Please state the number of lines in the entries below where the word "worn" appears. Include nothing else.

[Available data Boundary: Start]

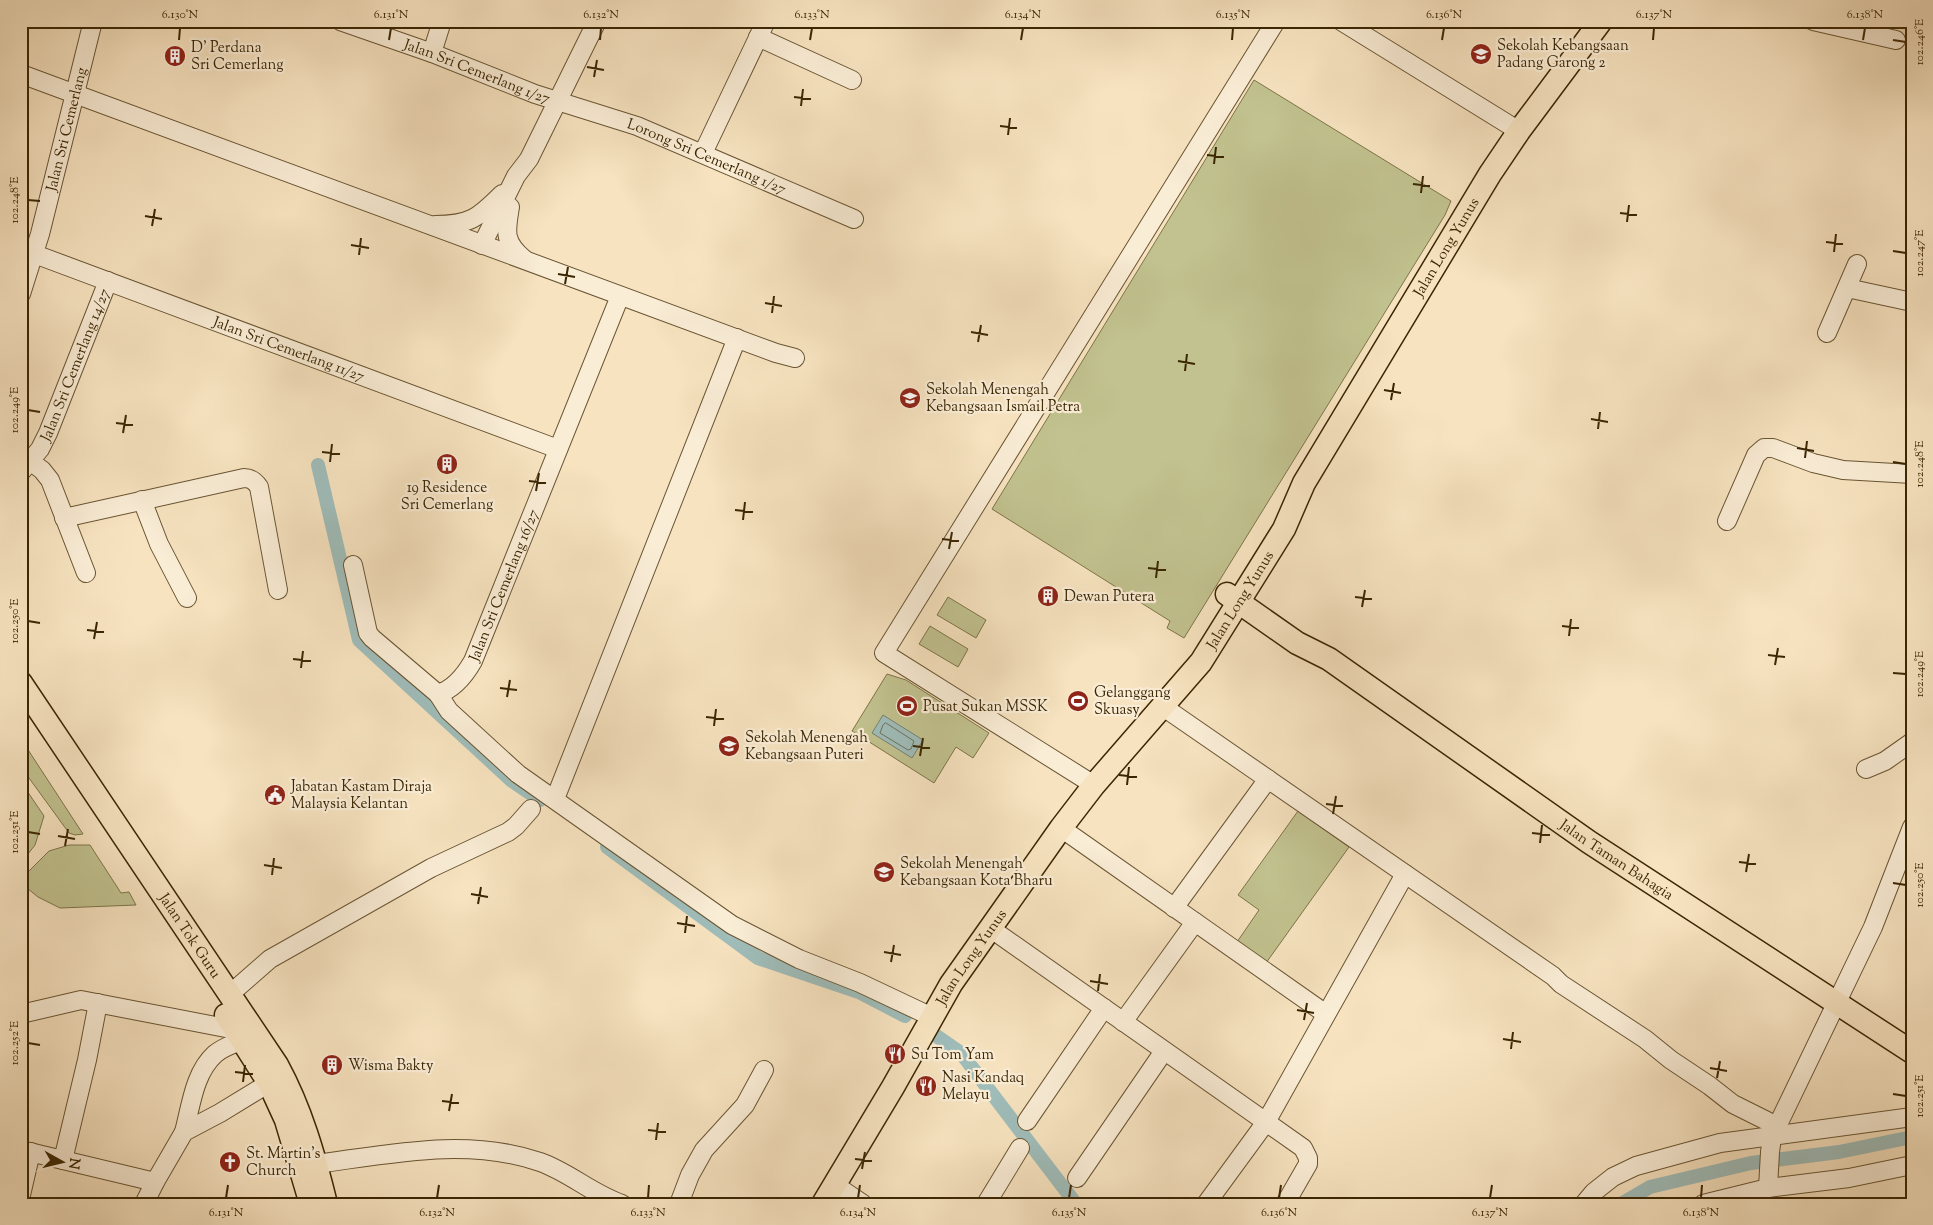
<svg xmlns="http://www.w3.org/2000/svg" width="1933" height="1225" font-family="'Sorts Mill Goudy',serif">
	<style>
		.green { fill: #c1c28f; stroke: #7e7449 }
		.water { fill: #9fbdba; stroke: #778171 }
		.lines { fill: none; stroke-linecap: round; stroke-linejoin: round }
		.shore { stroke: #6d725e; stroke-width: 1 }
		.canal { stroke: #9fbdba; stroke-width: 14 }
		.minor-casing { stroke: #6a5532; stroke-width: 20 }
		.major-casing { stroke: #3b2603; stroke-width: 25 }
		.minor { stroke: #faedd6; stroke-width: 18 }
		.major { stroke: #f7e3c0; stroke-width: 22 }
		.ticks { fill: none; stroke: #3b2603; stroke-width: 2 }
		.labels { text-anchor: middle; stroke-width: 4.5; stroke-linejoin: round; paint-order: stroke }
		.poi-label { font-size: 15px; fill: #3b2603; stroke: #faedd6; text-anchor: start }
		.street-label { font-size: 15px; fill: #3b2603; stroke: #faedd6 }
		.neatline { fill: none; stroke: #3b2603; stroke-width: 2 }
		.ticks-label { font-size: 12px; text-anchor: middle; fill: #3b2603 }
	</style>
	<rect width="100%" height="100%" fill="#f7e3c0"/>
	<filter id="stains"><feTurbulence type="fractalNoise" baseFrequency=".004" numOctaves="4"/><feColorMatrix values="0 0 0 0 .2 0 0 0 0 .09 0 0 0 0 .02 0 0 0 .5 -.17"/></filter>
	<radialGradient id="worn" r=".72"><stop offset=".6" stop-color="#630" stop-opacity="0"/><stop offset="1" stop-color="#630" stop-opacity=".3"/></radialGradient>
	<path class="green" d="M1254 80 1451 201 1445 215 1184 638 1167 628 1170 621 992 509Z
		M948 597 986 620 976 638 937 615Z
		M930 626 968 649 958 667 919 644Z
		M887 674 906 680 989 733 973 758 956 747 934 783 852 731Z
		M21 739 83 834 75 835 69 833 21 767Z
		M21 782 44 816 35 845 21 863Z
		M1298 811 1349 847 1266 963 1237 942 1259 910 1238 895Z
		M69 845H90L121 893 129 892 136 905 60 908 38 897 22 884 24 876 49 851Z"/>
	<path class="water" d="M883 715 923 740 912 758 872 733Z"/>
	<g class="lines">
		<path class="shore" d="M886 723 914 741 911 749 908 750 880 733 883 725Z"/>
		<path class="canal" d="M318 465 359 640 512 781 540 800
			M607 847 758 958 859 992 905 1016
			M935 1035 961 1053 1076 1204
			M1621 1204 1650 1187 1751 1163 1839 1152 1912 1137"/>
		<g class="minor-casing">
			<g id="minor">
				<path id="s1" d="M340 21 432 53 535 94 637 126 854 219"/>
				<path d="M1341 21 1519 131"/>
				<path d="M1813 21 1896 40"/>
				<path d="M758 37 852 80"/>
				<path d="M432 53 442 21"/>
				<path d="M21 74 776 353 795 358"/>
				<path d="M703 153 766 21"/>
				<path d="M510 207C506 231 503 242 524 259"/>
				<path d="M435 225C470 225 478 218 502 194"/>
				<path d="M482 245 516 176 529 159 597 21"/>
				<path id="s2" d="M21 249 558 449"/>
				<path d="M1847 288 1912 302"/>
				<path id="s3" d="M21 294 40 234 93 21"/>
				<path d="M1827 333 1857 264"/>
				<path d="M31 462 42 470 50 480 86 573"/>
				<path id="s4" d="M21 472 40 449 48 433 108 281"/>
				<path d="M142 500 159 544 187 598"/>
				<path d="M64 518 244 478C251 478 255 481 259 487L278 590"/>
				<path d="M1727 521 1756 455 1764 448H1773L1813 463 1843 470 1912 474"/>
				<path d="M353 565 368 633 372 638 438 694 449 711 518 774 732 925 799 959 860 983 932 1017"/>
				<path id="s5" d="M438 694C454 689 465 675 473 661L620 296"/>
				<path d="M1162 706 1553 976 1561 984 1645 1039 1671 1060 1710 1086 1733 1104 1777 1126"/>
				<path d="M1866 769 1885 761 1912 742"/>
				<path d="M1094 785 884 653 1276 21"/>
				<path d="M555 799 737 338"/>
				<path d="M1061 828 1326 1014"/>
				<path d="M1174 908 1268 779"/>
				<path d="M990 928 1303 1148 1308 1158V1164L1285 1204"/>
				<path d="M230 994 270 959 431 868 508 832 516 826 531 809"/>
				<path d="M21 1014 81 1000 236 1030"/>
				<path d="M1123 1022 1195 922"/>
				<path d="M1027 1121 1104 1008"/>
				<path d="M184 1132C191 1106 194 1073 215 1054 223 1047 234 1044 243 1040"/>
				<path d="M21 1150 155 1182"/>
				<path d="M63 1160 87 1060 98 1003"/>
				<path d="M316 1164C391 1154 467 1137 540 1162 569 1172 592 1194 622 1204"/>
				<path d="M1077 1178 1164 1051"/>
				<path d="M835 1185 863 1204"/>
				<path d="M1768 1188 1770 1152 1772 1137 1873 927 1912 827"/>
				<path d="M21 1195 31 1152"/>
				<path d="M144 1204 155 1182 184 1132 220 1113 269 1083"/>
				<path d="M679 1204 690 1175 704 1150 745 1105 764 1070"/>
				<path d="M986 1204 1020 1148"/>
				<path d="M1206 1204 1266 1122 1405 874"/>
				<path d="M1584 1204 1594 1192 1613 1177 1636 1166 1720 1143 1912 1117"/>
				<path d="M1703 1204 1768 1188 1849 1178 1912 1165"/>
			</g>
		</g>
		<g class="major-casing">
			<g id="major">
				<path id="s6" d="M1227 594 1297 643 1329 659 1589 842 1912 1052"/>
				<path id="s7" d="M21 683 277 1065C301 1109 314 1155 326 1204"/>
				<path d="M226 1015 269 1083 286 1120 311 1204"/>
				<path id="s8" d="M823 1204 893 1087 951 984 1061 828 1094 785 1201 662 1284 529 1304 483 1490 174 1519 131 1601 21"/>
			</g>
		</g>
		<use href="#minor" class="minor"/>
		<use href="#major" class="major"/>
	</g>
	<path class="ticks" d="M179 40 180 28M389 40 391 28M600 40 601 28M810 40 812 28M1021 40 1023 28M1232 40 1233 28M1442 40 1444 28M1653 40 1654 28M1863 40 1865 28M1893 40 1906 42M587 67 604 70M594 77 597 60M794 97 811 99M801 106 803 89M1000 126 1017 128M1008 135 1010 118M1207 155 1224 157M1214 164 1216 147M1413 184 1430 186M1421 193 1423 176M28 200 40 201M1620 213 1637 215M145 216 162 219M1627 222 1629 205M152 226 155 209M1826 242 1843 244M351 245 369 248M1893 251 1906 253M1834 252 1836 234M359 255 361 238M558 274 575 277M565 284 568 267M765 303 782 306M772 313 774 296M971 332 988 335M978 342 981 325M1178 361 1195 364M1185 371 1187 354M1384 390 1401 393M1391 400 1394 383M28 410 40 412M1591 419 1608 422M116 423 133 425M1598 429 1600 412M123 433 126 415M1797 448 1814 451M322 452 340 454M1805 458 1807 441M330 462 332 444M1893 462 1906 464M529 481 546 483M536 491 539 473M735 510 753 512M743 520 745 502M942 539 959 541M949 549 952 532M1148 568 1166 570M1156 578 1158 561M1355 597 1372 599M1362 607 1365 590M28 621 40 623M1562 626 1579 628M87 630 104 632M1569 636 1571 619M94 639 97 622M1768 655 1785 657M293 659 311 661M1775 665 1778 648M301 668 303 651M1893 673 1906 674M500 688 517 690M507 697 510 680M706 717 724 719M714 726 716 709M913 746 930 748M920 756 923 738M1119 775 1137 777M1127 785 1129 767M1326 804 1343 806M1333 814 1336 796M28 832 40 834M1532 833 1550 835M58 836 75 839M1540 843 1542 825M65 846 68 829M1739 862 1756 864M264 865 282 868M1746 872 1749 854M272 875 274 858M1893 883 1906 885M471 894 488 897M478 904 481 887M677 923 695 926M685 933 687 916M884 952 901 955M891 962 894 945M1090 981 1108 984M1098 991 1100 974M1297 1010 1314 1013M1304 1020 1307 1003M1503 1039 1521 1042M28 1043 40 1045M1511 1049 1513 1032M1710 1068 1727 1071M235 1072 253 1074M1717 1078 1720 1061M243 1082 245 1065M1893 1094 1906 1096M442 1101 459 1103M449 1111 452 1094M648 1130 666 1132M656 1140 658 1123M855 1159 872 1161M862 1169 865 1152M226 1198 228 1185M437 1198 439 1185M648 1198 649 1185M858 1198 860 1185M1069 1198 1071 1185M1279 1198 1281 1185M1490 1198 1492 1185M1701 1198 1702 1185"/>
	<defs>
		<g id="school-disc" transform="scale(1.125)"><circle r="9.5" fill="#8f2418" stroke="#faedd6"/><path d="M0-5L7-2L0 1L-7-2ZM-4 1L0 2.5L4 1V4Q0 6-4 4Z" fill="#fff"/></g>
		<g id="building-disc" transform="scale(1.125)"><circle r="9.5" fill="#8f2418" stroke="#faedd6"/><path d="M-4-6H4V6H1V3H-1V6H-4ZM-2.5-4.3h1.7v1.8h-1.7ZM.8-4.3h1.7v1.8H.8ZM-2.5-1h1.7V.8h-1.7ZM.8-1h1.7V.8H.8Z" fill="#fff"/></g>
		<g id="stadium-disc" transform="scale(1.125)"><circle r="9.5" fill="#8f2418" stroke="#faedd6"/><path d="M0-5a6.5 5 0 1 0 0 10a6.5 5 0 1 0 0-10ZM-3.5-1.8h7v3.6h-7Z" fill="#fff"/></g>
		<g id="civic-disc" transform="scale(1.125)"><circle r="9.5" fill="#8f2418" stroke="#faedd6"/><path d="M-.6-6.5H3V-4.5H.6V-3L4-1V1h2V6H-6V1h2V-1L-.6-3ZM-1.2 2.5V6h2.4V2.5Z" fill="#fff"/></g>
		<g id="restaurant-disc" transform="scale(1.125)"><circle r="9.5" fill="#8f2418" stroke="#faedd6"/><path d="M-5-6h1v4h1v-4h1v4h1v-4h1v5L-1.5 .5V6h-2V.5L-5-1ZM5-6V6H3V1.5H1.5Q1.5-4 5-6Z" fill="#fff"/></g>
		<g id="church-disc" transform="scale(1.125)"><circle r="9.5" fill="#8f2418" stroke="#faedd6"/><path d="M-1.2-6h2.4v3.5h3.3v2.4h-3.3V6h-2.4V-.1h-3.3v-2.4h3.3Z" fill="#fff"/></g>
	</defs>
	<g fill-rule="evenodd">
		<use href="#school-disc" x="1481" y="54"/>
		<use href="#building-disc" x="175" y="56"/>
		<use href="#school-disc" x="910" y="398"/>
		<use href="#building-disc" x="447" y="464"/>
		<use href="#building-disc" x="1048" y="596"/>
		<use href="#stadium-disc" x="1078" y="701"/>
		<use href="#stadium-disc" x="907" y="706"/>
		<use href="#school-disc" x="729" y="746"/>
		<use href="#civic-disc" x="275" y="795"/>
		<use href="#school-disc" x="884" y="872"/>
		<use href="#restaurant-disc" x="895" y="1054"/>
		<use href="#building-disc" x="332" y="1065"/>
		<use href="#restaurant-disc" x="926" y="1086"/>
		<use href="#church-disc" x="230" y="1162"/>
	</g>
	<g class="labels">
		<g class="poi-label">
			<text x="1497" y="50">Sekolah Kebangsaan<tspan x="1497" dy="17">Padang Garong 2</tspan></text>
			<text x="191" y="52">D' Perdana<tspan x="191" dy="17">Sri Cemerlang</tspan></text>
			<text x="926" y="394">Sekolah Menengah<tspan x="926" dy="17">Kebangsaan Ismail Petra</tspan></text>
			<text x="447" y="492" text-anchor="middle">19 Residence<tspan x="447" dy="17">Sri Cemerlang</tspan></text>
			<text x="1064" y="601">Dewan Putera</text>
			<text x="1094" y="697">Gelanggang<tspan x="1094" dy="17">Skuasy</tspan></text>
			<text x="923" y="711">Pusat Sukan MSSK</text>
			<text x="745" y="742">Sekolah Menengah<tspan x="745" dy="17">Kebangsaan Puteri</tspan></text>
			<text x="291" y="791">Jabatan Kastam Diraja<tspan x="291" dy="17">Malaysia Kelantan</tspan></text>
			<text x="900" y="868">Sekolah Menengah<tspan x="900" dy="17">Kebangsaan Kota Bharu</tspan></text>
			<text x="911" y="1059">Su Tom Yam</text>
			<text x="348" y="1070">Wisma Bakty</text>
			<text x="942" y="1082">Nasi Kandaq<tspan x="942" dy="17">Melayu</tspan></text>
			<text x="246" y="1158">St. Martin's<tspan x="246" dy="17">Church</tspan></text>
		</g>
		<g class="street-label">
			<text dy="5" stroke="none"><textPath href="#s1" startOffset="146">Jalan Sri Cemerlang 1/27</textPath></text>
			<text dy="5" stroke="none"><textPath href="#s3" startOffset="171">Jalan Sri Cemerlang</textPath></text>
			<text dy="5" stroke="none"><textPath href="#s1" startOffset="391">Lorong Sri Cemerlang 1/27</textPath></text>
			<text dy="5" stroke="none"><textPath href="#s8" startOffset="1145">Jalan Long Yunus</textPath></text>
			<text dy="5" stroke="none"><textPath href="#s2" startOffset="286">Jalan Sri Cemerlang 11/27</textPath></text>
			<text dy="5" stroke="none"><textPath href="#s4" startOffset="121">Jalan Sri Cemerlang 14/27</textPath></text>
			<text dy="5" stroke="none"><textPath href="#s5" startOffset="131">Jalan Sri Cemerlang 16/27</textPath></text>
			<text dy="5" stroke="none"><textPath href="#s8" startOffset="736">Jalan Long Yunus</textPath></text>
			<text dy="5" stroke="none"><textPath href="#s6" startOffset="472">Jalan Taman Bahagia</textPath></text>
			<text dy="5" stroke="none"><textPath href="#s7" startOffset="304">Jalan Tok Guru</textPath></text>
			<text dy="5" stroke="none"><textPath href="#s8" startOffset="288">Jalan Long Yunus</textPath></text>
		</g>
	</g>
	<rect width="1933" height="1225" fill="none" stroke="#f7e3c0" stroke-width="55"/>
	<g transform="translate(62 1162) rotate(98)" stroke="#faedd6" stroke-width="4" paint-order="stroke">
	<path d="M0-4L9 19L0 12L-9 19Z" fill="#3b2603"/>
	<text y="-8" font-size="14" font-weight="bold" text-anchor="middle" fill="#3b2603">N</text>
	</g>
	<rect x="28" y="28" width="1878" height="1170" class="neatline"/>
	<g class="ticks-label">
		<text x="180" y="18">6.130°N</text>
		<text x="391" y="18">6.131°N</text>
		<text x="601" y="18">6.132°N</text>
		<text x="812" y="18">6.133°N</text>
		<text x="1023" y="18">6.134°N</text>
		<text x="1233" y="18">6.135°N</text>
		<text x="1444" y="18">6.136°N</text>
		<text x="1654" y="18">6.137°N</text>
		<text x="1865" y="18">6.138°N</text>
		<text transform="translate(1919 42) rotate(-90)" y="4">102.246°E</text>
		<text transform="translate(14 200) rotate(-90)" y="4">102.248°E</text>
		<text transform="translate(1919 253) rotate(-90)" y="4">102.247°E</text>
		<text transform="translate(14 410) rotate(-90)" y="4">102.249°E</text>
		<text transform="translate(1919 464) rotate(-90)" y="4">102.248°E</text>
		<text transform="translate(14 621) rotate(-90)" y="4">102.250°E</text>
		<text transform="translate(1919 674) rotate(-90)" y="4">102.249°E</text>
		<text transform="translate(14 832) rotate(-90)" y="4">102.251°E</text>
		<text transform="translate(1919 885) rotate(-90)" y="4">102.250°E</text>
		<text transform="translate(14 1043) rotate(-90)" y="4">102.252°E</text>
		<text transform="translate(1919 1096) rotate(-90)" y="4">102.251°E</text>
		<text x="226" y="1216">6.131°N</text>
		<text x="437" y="1216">6.132°N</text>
		<text x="648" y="1216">6.133°N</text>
		<text x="858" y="1216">6.134°N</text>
		<text x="1069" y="1216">6.135°N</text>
		<text x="1279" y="1216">6.136°N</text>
		<text x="1490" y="1216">6.137°N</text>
		<text x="1701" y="1216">6.138°N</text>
	</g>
	<rect width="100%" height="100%" filter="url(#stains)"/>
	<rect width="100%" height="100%" fill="url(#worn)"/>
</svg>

[Available data Boundary: End]

__Task solution__
2